Problem to work on ->
Copy every line of the data in which the word "round" occurs.

──────────

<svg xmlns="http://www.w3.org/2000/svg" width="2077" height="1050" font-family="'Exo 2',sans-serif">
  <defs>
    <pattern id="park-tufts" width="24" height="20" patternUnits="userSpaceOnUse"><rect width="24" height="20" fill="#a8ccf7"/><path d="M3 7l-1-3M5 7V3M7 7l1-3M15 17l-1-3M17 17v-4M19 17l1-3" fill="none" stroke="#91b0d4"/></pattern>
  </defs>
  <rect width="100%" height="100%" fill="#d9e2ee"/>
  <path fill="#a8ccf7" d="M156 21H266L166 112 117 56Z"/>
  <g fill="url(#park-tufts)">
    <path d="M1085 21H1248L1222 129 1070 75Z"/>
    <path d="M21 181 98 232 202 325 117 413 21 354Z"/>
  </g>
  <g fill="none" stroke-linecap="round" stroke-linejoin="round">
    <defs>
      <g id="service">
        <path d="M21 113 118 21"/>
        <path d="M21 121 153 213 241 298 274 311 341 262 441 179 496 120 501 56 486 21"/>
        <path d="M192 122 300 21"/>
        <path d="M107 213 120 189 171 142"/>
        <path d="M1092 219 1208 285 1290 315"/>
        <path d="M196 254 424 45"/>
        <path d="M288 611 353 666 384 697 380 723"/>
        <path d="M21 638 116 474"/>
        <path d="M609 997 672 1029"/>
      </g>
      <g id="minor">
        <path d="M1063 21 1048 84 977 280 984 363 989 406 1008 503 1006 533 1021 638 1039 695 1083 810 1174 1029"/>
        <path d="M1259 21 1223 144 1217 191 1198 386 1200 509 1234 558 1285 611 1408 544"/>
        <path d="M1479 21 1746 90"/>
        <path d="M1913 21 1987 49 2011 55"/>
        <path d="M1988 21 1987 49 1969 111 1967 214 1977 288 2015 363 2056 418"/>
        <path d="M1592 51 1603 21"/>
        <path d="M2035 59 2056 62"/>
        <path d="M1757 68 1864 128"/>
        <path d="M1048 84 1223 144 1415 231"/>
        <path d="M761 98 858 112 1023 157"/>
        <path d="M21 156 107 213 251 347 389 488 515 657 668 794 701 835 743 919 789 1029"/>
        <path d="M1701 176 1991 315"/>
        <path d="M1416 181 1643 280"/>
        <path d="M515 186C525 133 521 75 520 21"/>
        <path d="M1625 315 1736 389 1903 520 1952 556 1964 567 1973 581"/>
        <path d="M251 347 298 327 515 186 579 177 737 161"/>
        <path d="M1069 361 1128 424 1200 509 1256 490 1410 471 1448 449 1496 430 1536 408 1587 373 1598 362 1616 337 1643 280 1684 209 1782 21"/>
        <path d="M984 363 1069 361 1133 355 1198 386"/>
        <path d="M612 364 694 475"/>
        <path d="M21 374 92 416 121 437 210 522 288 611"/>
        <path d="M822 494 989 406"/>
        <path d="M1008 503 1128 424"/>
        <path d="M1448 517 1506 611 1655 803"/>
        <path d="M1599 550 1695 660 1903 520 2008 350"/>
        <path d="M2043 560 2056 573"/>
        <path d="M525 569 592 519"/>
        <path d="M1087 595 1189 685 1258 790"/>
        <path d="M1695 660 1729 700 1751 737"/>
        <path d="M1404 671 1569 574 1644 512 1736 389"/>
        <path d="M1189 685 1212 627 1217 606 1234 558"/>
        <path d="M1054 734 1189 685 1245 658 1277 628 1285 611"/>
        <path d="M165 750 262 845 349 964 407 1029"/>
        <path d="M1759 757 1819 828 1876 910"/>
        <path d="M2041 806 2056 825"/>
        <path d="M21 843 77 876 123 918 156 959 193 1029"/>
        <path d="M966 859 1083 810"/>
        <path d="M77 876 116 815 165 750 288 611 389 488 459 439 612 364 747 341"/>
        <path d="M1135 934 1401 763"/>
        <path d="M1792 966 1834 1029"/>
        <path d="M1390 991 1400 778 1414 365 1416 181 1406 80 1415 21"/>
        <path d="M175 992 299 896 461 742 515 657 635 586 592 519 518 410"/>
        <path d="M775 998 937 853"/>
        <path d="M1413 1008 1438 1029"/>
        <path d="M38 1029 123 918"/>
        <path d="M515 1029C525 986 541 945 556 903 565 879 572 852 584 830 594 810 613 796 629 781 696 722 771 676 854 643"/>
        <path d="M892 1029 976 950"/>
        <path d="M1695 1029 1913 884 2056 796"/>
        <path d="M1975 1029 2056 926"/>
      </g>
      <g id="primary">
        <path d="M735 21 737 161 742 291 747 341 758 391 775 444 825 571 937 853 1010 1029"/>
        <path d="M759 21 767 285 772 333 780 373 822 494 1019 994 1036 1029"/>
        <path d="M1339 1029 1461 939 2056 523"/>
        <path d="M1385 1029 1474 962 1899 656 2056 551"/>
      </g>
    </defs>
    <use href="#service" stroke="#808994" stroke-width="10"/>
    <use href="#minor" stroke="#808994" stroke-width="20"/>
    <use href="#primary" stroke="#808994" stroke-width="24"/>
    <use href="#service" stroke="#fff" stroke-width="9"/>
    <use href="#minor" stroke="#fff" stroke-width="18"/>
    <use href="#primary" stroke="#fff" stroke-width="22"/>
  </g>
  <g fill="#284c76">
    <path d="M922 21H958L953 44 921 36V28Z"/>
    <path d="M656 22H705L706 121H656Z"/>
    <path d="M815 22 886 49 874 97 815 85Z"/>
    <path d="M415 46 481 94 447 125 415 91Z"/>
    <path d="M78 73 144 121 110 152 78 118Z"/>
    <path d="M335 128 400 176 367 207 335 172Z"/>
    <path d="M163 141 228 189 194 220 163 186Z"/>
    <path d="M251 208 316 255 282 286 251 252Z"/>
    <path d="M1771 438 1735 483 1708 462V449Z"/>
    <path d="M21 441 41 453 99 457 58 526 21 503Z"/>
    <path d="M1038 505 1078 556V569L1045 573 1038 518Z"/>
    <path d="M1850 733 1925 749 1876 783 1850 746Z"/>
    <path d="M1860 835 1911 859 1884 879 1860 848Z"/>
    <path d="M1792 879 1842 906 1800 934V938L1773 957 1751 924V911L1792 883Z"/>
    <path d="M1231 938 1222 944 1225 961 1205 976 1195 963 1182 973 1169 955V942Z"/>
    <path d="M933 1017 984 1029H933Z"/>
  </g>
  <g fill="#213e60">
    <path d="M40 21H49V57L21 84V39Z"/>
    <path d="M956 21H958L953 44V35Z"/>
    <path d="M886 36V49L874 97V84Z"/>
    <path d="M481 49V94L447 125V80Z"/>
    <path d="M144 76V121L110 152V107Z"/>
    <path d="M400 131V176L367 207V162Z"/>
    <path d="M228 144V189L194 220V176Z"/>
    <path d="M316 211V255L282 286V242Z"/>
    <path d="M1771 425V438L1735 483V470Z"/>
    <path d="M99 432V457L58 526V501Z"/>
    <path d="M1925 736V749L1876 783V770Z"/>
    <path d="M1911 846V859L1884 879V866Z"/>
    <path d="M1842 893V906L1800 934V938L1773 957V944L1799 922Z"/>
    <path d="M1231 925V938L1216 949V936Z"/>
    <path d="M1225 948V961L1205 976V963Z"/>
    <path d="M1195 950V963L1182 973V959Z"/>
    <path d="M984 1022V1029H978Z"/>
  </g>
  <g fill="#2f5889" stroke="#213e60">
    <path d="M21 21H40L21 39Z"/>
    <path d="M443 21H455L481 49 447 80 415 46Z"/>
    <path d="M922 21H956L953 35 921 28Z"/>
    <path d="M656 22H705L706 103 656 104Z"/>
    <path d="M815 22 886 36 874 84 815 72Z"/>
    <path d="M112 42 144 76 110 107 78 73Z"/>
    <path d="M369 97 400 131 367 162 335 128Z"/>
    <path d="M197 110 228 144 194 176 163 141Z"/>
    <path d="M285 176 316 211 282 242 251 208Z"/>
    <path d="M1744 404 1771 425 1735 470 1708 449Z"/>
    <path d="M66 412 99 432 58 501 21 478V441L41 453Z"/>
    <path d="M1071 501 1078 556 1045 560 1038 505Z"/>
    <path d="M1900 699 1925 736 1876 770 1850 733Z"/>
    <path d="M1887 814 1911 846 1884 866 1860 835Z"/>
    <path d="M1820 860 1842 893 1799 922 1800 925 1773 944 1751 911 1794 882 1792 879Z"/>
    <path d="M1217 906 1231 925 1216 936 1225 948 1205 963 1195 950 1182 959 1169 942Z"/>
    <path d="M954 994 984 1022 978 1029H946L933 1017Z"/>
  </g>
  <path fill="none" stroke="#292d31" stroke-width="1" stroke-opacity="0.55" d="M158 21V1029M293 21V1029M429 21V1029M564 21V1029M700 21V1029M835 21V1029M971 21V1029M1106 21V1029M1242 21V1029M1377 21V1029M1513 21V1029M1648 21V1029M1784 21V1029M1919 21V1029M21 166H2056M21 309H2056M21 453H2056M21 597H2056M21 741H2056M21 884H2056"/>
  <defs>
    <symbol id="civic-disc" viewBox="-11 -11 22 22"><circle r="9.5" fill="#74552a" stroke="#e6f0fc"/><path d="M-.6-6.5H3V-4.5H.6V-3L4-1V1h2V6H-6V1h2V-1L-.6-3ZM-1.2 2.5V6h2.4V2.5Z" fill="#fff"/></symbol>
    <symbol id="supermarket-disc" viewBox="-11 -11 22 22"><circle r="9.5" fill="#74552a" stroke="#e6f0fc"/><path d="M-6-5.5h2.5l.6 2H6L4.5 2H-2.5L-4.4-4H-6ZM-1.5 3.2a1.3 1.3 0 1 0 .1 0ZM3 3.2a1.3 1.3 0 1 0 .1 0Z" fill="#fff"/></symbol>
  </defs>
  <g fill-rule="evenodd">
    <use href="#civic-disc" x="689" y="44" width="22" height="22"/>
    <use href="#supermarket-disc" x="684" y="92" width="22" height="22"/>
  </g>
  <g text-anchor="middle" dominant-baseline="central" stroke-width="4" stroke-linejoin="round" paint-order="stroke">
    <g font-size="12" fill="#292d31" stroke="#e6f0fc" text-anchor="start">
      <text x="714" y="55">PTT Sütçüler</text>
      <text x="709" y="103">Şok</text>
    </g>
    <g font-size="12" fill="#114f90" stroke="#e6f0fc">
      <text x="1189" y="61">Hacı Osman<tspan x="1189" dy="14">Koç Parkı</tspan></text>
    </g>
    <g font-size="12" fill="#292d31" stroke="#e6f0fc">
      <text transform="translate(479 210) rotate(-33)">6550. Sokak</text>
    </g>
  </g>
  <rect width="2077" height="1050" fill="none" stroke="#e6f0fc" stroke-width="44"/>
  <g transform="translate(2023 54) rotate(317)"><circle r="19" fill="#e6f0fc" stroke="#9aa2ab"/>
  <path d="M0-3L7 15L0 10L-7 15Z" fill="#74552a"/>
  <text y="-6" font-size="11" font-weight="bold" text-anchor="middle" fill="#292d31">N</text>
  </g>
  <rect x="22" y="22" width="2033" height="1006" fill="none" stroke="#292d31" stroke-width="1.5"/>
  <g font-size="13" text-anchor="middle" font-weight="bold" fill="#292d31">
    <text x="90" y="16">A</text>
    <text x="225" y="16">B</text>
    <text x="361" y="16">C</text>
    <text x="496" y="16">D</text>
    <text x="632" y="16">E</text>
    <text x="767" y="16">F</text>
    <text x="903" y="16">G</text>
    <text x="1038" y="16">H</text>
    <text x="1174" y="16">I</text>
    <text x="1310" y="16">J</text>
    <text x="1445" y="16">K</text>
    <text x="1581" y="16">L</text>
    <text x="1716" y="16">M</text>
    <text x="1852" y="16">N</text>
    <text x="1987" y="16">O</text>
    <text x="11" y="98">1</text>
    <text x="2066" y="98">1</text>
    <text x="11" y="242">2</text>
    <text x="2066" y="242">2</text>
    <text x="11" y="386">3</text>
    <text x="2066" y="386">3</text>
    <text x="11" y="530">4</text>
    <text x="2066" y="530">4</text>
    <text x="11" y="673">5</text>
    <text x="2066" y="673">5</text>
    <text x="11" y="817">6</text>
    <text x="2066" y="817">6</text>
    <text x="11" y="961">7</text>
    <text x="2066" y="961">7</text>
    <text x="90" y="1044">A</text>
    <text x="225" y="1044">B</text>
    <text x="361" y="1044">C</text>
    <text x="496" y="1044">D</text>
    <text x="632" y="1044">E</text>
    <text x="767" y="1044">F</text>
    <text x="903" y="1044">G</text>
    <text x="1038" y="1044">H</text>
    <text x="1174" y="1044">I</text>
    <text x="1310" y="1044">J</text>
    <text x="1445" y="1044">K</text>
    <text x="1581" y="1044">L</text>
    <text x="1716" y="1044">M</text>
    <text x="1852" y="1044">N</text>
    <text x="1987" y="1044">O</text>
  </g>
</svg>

──────────

Exercise answer ->
  <g fill="none" stroke-linecap="round" stroke-linejoin="round">
  <g text-anchor="middle" dominant-baseline="central" stroke-width="4" stroke-linejoin="round" paint-order="stroke">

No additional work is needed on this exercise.